山のめぐみ図鑑

わらび|蕨

わらび餅のおかげで名前はよく知られた山菜。11月頃にわらびの根を掘り、水洗いしたものを木製の細長い舟のような器の中に入れて杵で搗きつぶす。根舟という舟に入れ替えて水を張り、澱粉を沈殿させて、わらび粉を取っていた。そのわらび粉でモチにしたのが元々のわらび餅。江戸時代後期に米沢藩が飢饉に供えて作成した”かてもの”という書物の中でもわらびの粉の取り方が細かく書かれている。1950年代、戦後の食糧難の時代の頃までは山村集落で作られていた。現在のわらび餅は片栗粉と同じようにイモ類の澱粉を使っている。

語源は万葉集で志貴皇子が歌の中で「石ばしる 垂水の上の さ蕨(わらび)の 萌え出づる春に なりにけるかも」と詠まれ、ワラビの新芽が”童の手”のようだからという説や、アク抜きしたワラビの色が燃やした藁に似ていることから「藁火」という説など。定かではない。ちなみに山形県には、蕨野、蕨岡、大蕨といった蕨のつく地名が幾つかある。

ウツギザクラが咲く5月下旬~6月上旬頃、日当たりのよい斜面にわらびが一斉に生えてくる。葉が開かないうち、太いモノをポキッと折れる部分から一本一本折り取る。大鳥では紫わらび、青わらび、藪わらびの3種に分けられる。青わらびは普通のわらび。藪わらびは背丈70cm程度に育っても硬くならず、太くて粘り気の強い極上のわらび。とはいえ美味しいわらびか否かは採る場所で決まるのだとか。青わらびでも美味しいのとそうでないものがある。場所次第。

採り損ねたり、細くて採らなかったわらびは夏前に草刈機で刈る。そうしないと雑草に負けて伸びなくなる。刈ったその年にも再びわらびが生えてくるが、それを採ると細くなるので翌年に採る。

自宅の畑や転作田、持ち山の斜面にわらびの根を植え、わらび畑にして毎年採る人が多い。植え付けは11月頃に山からわらびの根を掘って採り、植える。この時期のわらびは土中の根から芽が出始めている。それがあると来年の春にはワラビが生えてくるので、雪降る前のこの時期に根を採ってきて畑に植える。一度植えてしまえばずっと出続けるし、ぜんまいと違ってあまり細くならないそう。

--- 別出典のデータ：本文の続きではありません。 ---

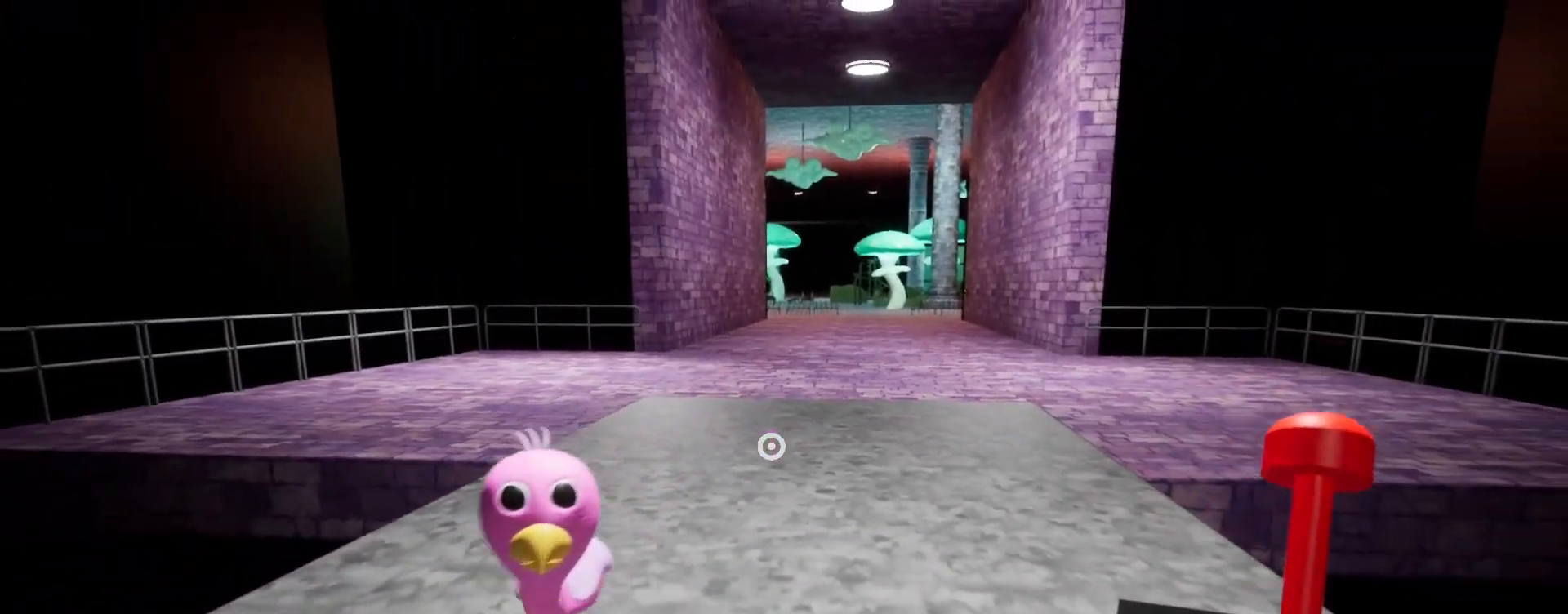
{"keys": ["s"], "mouse": [], "events": [[167, "a", "down"], [267, "a", "up"]]}
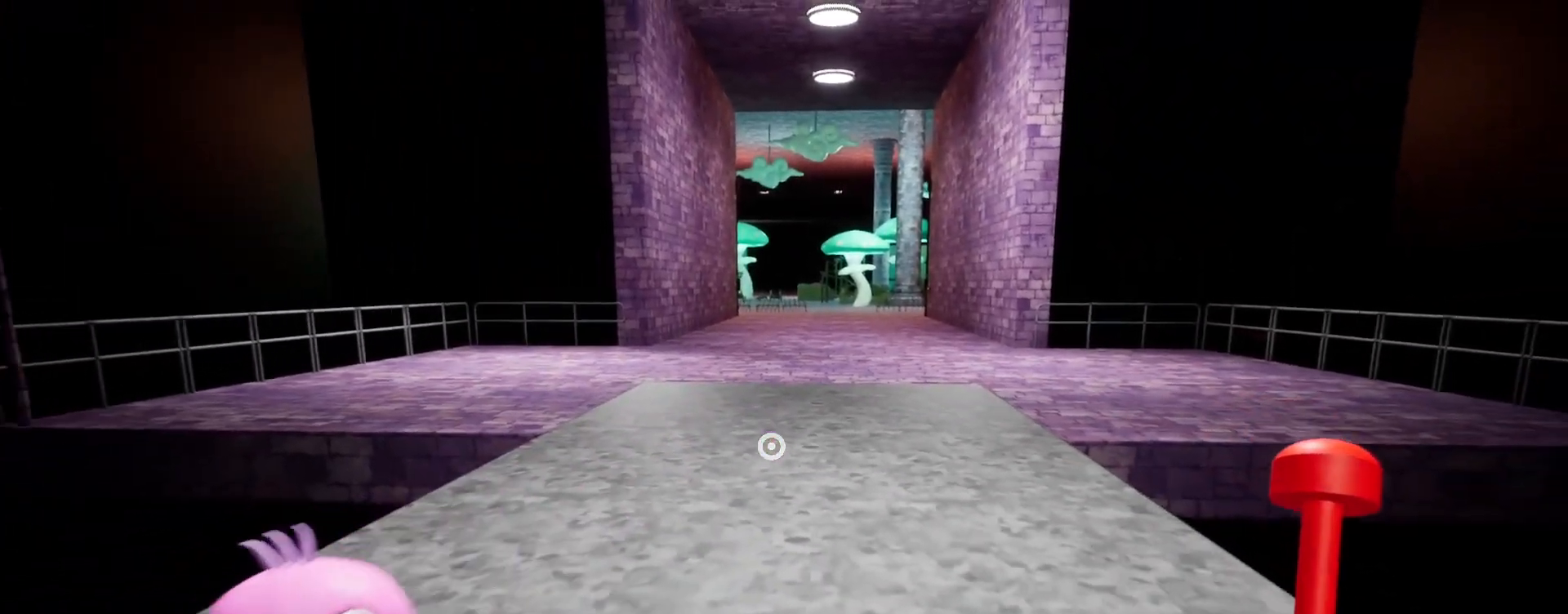
{"keys": ["s"], "mouse": [], "events": []}
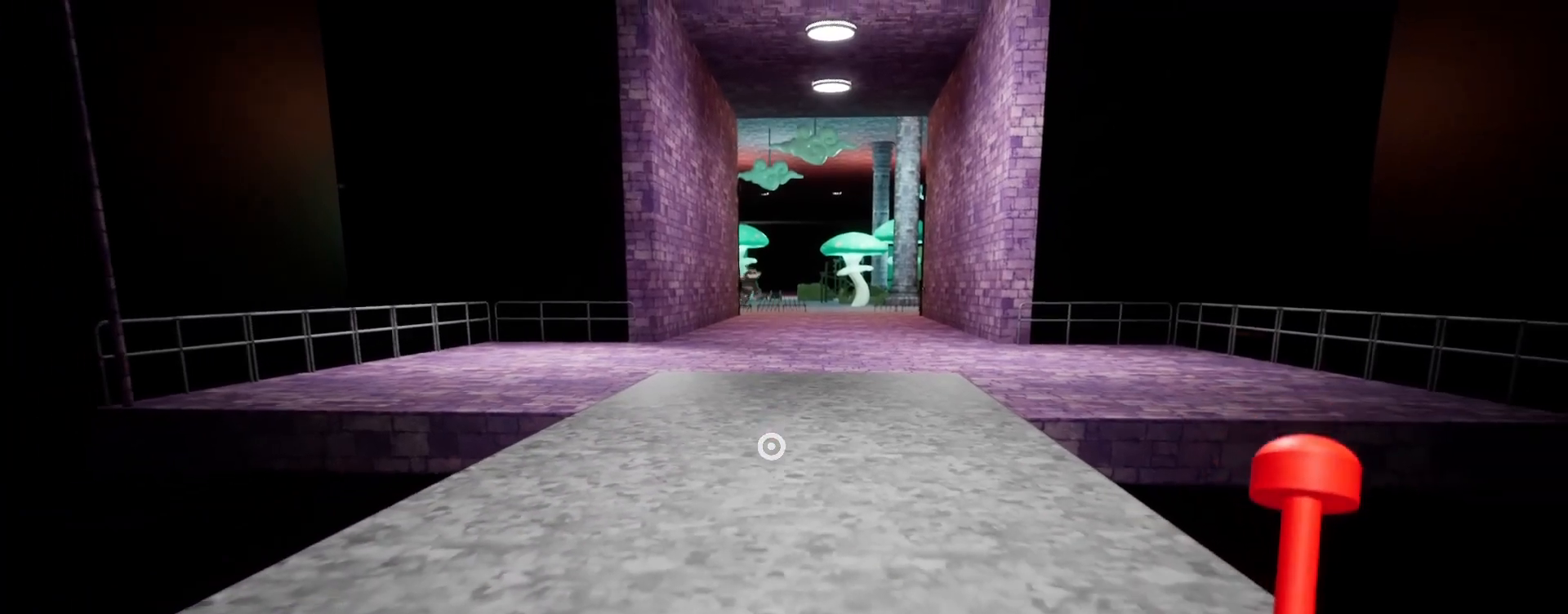
{"keys": ["s"], "mouse": [], "events": []}
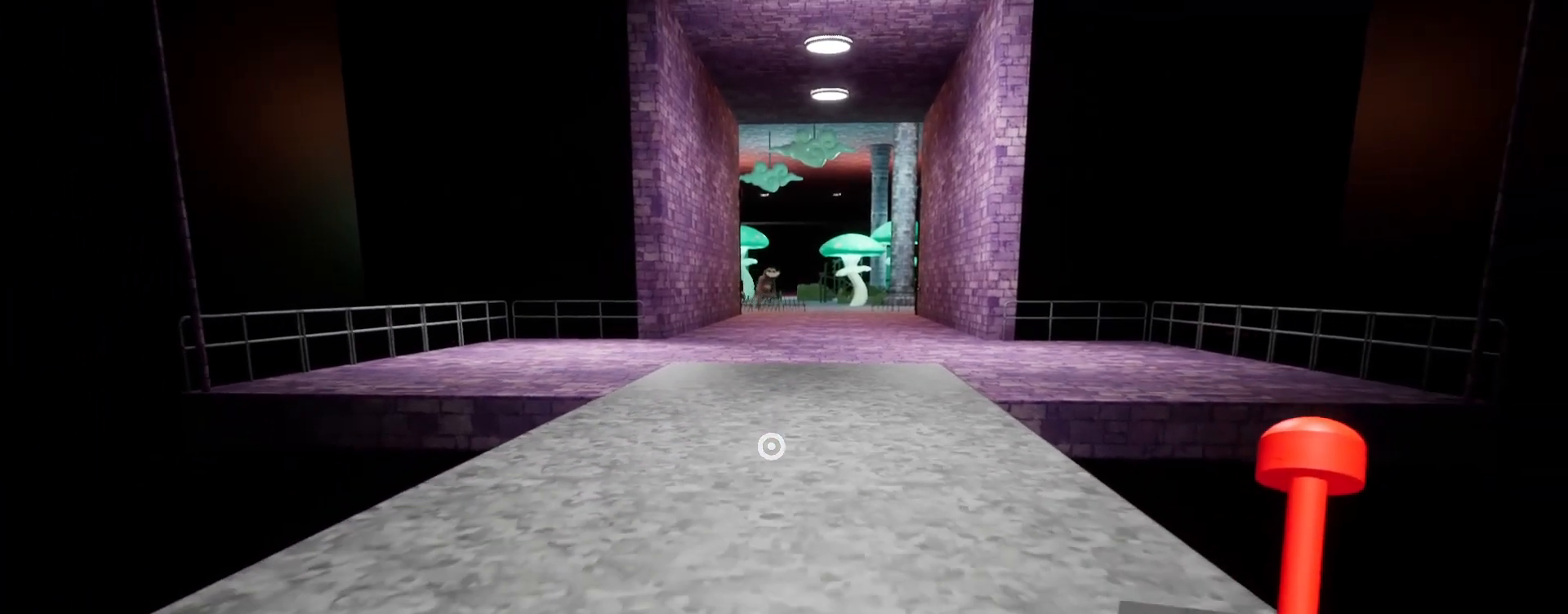
{"keys": ["s"], "mouse": [], "events": []}
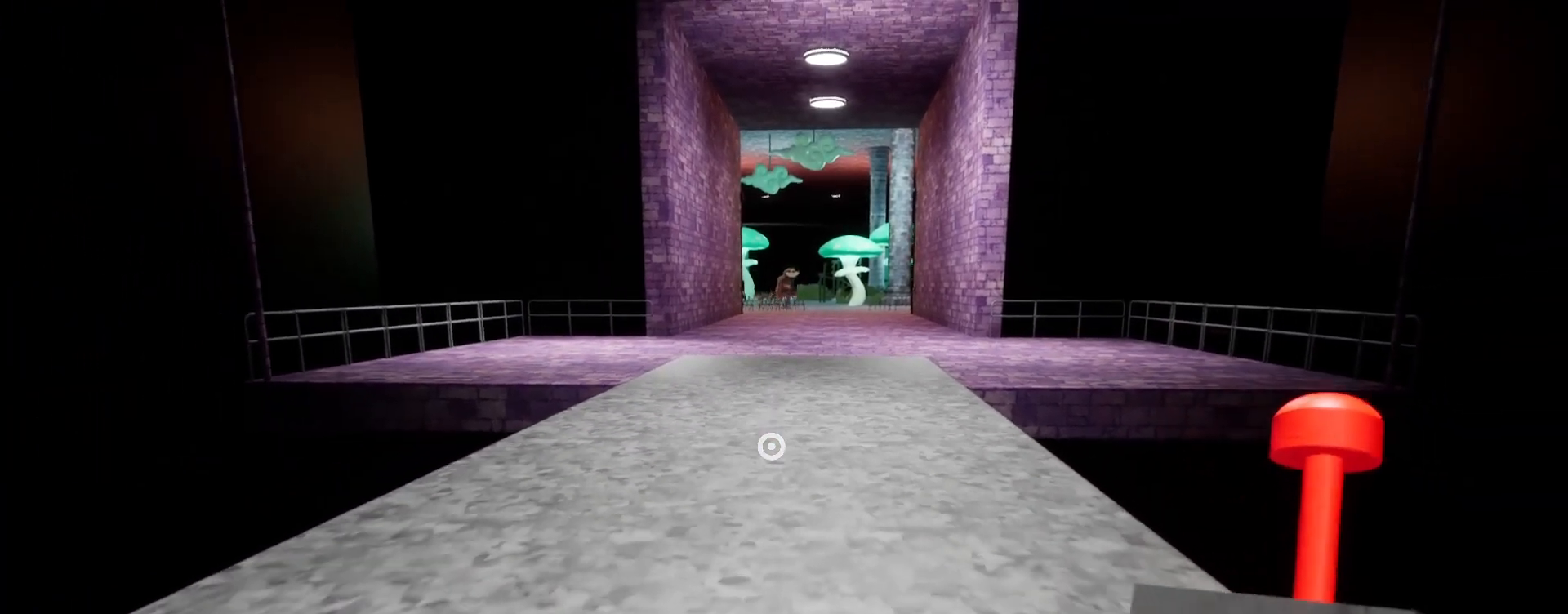
{"keys": ["s"], "mouse": [], "events": []}
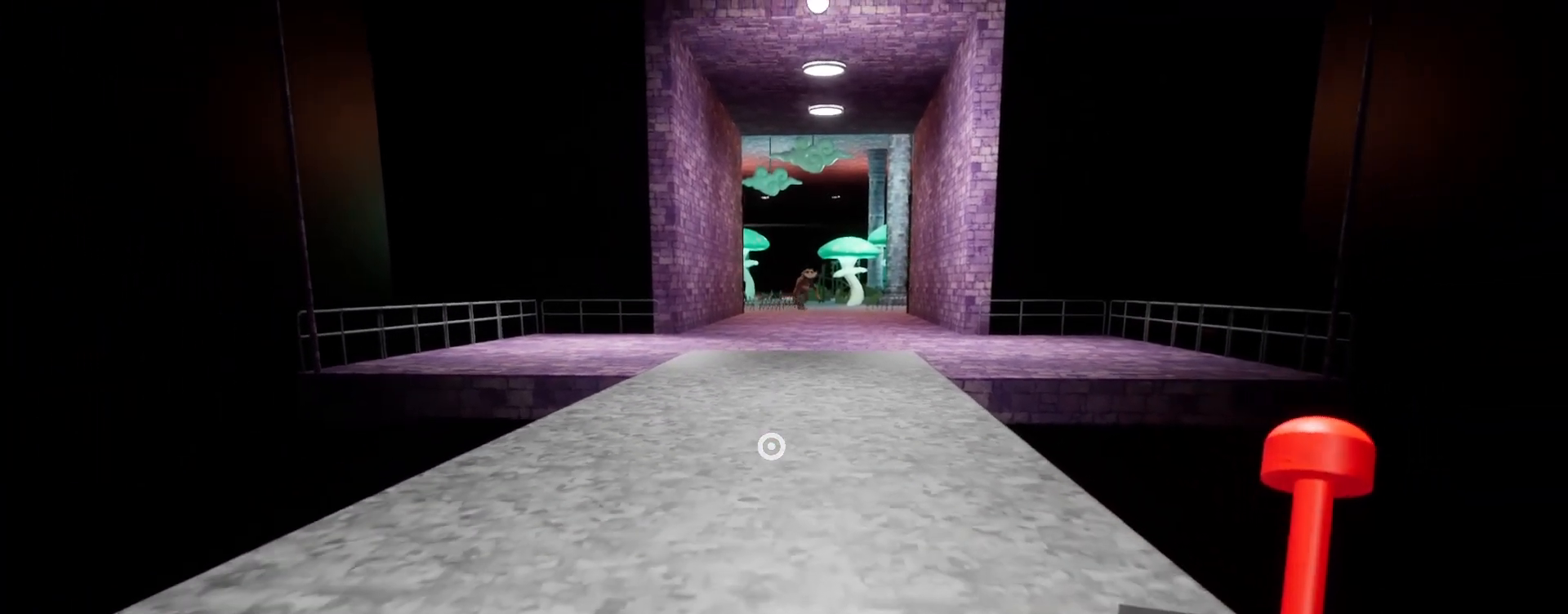
{"keys": ["d", "w"], "mouse": [], "events": [[233, "d", "down"], [333, "s", "up"], [433, "w", "down"]]}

「わらび採りいかねかー?」と地域のおばあちゃんに誘われるがままに連れていってもらったことがある。朝5時、朝露でびしょ濡れになるのでカッパ着用して集落近くの道路脇斜面でせっせと採る。小てんごと大てんごを持って行って、小てんごいっぱいに、5kgくらいずつを採っては大てんごに移して採る。丁度良い太さのわらびをポキっと折れるところから折り採ると思ったら、次に採るわらびに手を掛ける。「次にどのわらびを採るかを探しながら採るんだや。」と教わったが、山菜採り一年生だった頃は藪のどこに良さそうなワラビが生えているか、目を凝らさないと見つけられなかった。70過ぎのおばあちゃんと言えど、採るスピードは早い。2時間で20kgほどを採ると自宅に帰り、自宅用、保管用、出荷用に分け、長さをそろえて根元を切り揃える。1束400gずつにして根元に近いところを昔は藁で、今は輪ゴムで縛っている。縛った部分が固くなるので、根本近くで縛るとロスが少なくなるのだとか。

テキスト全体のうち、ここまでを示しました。